Read the Whole Thing, If You Wish


What happened here is part and parcel of a phenomenon seen across the West: a repudiation of the New Class elites (the “Inner Party”, if you like) by that part of the electorate that is neither a client nor an aspiring member (“Outer Party”). Rather than the usual facile explanations in terms of xenophobia etc., I believe something much more fundamental is at work. Paraphrasing an immigrant from the former USSR: “people grumbled at the Czar, but they put up with him as long as he kept hunger and foreign invaders away. Once he couldn’t deliver even that anymore, his days were numbered”. Likewise, Europeans may put up with the unelected postnational, postdemocratic Eurocrats, and with their national technocratic elites, as long as they are perceived to substantially ‘deliver the goods’. Right now they are being perceived as not only not delivering the goods, but of forcibly silencing any little boy who dares say that the emperor has no clothes on (cf. the recent ham-handed attempts at official censorship in Germany) and indeed of being in it only for themselves and their peers.

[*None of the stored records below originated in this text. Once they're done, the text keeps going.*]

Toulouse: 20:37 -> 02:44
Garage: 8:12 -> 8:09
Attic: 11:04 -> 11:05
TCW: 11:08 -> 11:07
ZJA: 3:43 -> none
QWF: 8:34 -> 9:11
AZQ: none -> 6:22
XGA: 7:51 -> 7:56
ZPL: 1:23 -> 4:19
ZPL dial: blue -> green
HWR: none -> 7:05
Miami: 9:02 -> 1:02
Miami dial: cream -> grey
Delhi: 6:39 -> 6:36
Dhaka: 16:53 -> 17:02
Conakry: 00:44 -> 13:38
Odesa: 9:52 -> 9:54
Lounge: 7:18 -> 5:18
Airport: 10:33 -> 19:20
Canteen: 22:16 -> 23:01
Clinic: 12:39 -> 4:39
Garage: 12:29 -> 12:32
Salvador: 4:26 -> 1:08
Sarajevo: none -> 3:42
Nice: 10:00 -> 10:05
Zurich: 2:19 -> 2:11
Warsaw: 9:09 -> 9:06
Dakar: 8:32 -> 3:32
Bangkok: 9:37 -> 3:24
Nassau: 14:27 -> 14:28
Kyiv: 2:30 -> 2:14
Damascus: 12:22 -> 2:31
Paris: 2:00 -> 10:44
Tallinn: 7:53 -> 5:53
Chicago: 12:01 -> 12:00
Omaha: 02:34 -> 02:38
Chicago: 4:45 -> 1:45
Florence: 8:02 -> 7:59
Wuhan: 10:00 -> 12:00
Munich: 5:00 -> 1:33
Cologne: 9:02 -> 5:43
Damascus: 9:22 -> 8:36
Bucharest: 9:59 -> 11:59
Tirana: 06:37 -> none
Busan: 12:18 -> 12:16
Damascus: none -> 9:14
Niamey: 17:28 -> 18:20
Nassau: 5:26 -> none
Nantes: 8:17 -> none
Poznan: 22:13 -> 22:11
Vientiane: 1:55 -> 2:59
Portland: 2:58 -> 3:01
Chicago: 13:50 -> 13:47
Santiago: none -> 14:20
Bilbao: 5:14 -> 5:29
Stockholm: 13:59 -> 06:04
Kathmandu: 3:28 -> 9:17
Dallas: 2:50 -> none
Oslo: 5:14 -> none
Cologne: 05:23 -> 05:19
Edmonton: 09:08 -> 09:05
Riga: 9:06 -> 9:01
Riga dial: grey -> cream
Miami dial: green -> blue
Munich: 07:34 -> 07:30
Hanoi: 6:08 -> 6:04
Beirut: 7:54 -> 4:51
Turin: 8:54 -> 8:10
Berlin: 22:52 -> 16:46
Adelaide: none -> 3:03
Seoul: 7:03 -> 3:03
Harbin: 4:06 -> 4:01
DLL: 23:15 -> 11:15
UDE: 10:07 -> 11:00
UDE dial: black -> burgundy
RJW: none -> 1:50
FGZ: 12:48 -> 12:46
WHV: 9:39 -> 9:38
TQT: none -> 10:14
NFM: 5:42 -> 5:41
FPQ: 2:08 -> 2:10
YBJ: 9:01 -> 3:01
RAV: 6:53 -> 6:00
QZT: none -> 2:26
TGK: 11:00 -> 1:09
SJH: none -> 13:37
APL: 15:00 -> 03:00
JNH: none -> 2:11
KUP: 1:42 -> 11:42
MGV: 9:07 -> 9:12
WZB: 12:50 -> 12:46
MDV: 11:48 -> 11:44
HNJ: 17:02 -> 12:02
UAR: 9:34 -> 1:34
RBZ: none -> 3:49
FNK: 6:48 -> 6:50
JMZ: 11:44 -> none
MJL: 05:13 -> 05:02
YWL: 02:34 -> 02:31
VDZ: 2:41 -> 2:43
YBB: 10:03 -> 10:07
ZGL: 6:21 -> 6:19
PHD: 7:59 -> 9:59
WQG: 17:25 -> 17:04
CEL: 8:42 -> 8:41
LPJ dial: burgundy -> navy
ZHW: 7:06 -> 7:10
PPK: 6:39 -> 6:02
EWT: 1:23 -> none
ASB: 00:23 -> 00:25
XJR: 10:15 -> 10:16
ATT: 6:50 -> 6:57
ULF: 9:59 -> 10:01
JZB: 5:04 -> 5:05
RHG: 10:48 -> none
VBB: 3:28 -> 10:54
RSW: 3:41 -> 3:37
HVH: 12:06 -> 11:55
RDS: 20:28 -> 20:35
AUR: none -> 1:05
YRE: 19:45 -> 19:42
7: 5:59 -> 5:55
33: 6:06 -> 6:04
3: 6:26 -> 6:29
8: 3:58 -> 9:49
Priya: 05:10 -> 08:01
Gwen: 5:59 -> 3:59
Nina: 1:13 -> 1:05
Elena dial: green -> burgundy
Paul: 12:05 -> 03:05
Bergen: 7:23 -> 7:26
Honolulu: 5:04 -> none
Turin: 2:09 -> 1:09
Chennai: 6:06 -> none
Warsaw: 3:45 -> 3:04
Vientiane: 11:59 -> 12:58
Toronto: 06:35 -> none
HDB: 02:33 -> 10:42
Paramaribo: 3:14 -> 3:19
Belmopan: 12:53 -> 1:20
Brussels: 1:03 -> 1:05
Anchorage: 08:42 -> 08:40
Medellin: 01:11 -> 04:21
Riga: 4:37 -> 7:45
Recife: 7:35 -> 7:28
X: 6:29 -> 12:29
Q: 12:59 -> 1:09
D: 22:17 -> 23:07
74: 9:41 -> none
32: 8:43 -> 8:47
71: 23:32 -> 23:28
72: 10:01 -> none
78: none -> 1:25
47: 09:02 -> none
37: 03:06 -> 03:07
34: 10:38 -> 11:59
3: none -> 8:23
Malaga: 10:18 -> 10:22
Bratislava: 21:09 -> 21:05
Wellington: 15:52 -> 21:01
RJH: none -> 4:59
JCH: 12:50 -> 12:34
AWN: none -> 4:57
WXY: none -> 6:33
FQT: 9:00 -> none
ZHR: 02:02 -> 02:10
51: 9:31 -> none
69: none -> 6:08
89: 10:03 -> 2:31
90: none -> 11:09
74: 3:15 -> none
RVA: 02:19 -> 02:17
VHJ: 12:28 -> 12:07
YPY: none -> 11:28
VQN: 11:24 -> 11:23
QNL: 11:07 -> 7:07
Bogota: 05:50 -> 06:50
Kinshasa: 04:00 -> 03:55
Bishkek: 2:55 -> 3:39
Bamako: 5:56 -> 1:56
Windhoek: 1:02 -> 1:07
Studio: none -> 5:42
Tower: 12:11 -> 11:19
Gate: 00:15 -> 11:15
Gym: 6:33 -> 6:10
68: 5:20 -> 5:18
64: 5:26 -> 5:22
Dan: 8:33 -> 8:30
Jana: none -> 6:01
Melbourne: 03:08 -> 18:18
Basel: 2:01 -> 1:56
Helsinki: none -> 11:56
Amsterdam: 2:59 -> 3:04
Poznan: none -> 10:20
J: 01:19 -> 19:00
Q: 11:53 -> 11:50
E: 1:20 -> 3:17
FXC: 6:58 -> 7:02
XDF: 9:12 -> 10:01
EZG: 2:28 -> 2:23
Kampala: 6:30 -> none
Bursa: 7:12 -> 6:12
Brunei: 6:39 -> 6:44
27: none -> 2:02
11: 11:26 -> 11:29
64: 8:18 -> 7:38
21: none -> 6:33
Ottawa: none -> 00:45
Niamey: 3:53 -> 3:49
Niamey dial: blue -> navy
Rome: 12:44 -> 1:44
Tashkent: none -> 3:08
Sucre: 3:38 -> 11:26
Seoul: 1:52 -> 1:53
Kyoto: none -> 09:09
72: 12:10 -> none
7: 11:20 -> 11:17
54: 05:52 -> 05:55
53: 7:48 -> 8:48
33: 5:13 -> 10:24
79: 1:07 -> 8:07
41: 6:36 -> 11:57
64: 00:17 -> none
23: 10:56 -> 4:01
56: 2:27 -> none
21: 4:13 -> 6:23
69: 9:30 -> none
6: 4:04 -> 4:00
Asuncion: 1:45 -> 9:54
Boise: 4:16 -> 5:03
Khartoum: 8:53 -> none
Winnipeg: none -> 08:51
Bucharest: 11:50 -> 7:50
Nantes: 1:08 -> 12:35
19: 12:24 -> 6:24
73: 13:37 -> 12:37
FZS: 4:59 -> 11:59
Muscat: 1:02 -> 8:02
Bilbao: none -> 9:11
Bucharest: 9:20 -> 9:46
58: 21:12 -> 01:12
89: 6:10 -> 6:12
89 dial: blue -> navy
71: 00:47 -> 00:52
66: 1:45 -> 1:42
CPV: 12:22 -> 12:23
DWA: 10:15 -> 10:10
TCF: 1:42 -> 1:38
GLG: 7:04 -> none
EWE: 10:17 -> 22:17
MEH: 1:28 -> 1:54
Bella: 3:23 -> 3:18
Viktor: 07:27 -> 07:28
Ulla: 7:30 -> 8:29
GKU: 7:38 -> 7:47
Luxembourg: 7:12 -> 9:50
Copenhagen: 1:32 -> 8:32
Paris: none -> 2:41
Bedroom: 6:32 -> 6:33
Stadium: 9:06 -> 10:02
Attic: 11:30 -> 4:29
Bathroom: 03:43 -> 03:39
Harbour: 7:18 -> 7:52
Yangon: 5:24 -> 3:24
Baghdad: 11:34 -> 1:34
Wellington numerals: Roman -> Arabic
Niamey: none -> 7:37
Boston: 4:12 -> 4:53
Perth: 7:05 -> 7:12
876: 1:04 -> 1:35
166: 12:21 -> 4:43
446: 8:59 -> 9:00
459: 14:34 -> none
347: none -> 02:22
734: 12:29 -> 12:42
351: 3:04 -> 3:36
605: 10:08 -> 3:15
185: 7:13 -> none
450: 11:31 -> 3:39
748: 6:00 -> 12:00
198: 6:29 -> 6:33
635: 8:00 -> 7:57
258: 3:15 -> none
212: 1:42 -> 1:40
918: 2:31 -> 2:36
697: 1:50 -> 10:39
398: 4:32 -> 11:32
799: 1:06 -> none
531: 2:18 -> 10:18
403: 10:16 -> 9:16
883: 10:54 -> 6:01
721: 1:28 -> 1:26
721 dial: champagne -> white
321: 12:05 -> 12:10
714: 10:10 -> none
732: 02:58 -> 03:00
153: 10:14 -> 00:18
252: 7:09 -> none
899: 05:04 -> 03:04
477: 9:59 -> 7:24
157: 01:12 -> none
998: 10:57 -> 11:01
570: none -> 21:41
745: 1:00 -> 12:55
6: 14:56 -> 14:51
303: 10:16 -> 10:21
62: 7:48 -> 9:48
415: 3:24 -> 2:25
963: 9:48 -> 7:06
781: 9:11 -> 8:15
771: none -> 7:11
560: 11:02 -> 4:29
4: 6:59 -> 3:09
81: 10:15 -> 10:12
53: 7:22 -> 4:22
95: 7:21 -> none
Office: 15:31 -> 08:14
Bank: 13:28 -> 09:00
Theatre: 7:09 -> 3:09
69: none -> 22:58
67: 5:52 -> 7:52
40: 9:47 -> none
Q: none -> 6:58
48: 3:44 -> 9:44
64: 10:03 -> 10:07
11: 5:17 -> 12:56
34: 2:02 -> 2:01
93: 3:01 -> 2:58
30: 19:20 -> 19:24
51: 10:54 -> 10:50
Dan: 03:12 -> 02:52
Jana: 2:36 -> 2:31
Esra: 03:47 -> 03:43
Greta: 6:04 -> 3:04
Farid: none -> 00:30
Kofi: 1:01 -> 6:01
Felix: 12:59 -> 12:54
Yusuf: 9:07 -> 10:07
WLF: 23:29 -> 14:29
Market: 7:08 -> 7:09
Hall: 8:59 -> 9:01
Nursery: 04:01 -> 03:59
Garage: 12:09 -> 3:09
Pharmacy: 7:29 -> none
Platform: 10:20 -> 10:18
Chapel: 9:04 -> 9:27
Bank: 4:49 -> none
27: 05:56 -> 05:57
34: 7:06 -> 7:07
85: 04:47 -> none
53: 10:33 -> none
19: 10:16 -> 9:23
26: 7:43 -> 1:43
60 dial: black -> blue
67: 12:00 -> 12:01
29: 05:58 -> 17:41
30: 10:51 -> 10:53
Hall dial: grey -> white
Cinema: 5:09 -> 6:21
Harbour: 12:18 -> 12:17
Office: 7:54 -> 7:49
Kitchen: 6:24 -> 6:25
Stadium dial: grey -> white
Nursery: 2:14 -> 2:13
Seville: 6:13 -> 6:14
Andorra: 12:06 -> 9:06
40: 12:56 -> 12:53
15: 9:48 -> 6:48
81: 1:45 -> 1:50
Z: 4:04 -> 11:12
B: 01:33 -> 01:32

It would be worth the greater church's time to regard this "sea change" with some seriousness and erudition.  Our institution suffers from the same lack of vision in its crystallizing cultural bubble.  If the un-official motto of the greater church is "Everyone must have the same thoughts; everyone must use the same words", it sees itself as a morally superior caste whose job it is to "correct" the attitude, perspectives, and ideas of others.

Hmmm, I wonder why mainstream Protestantism is dying?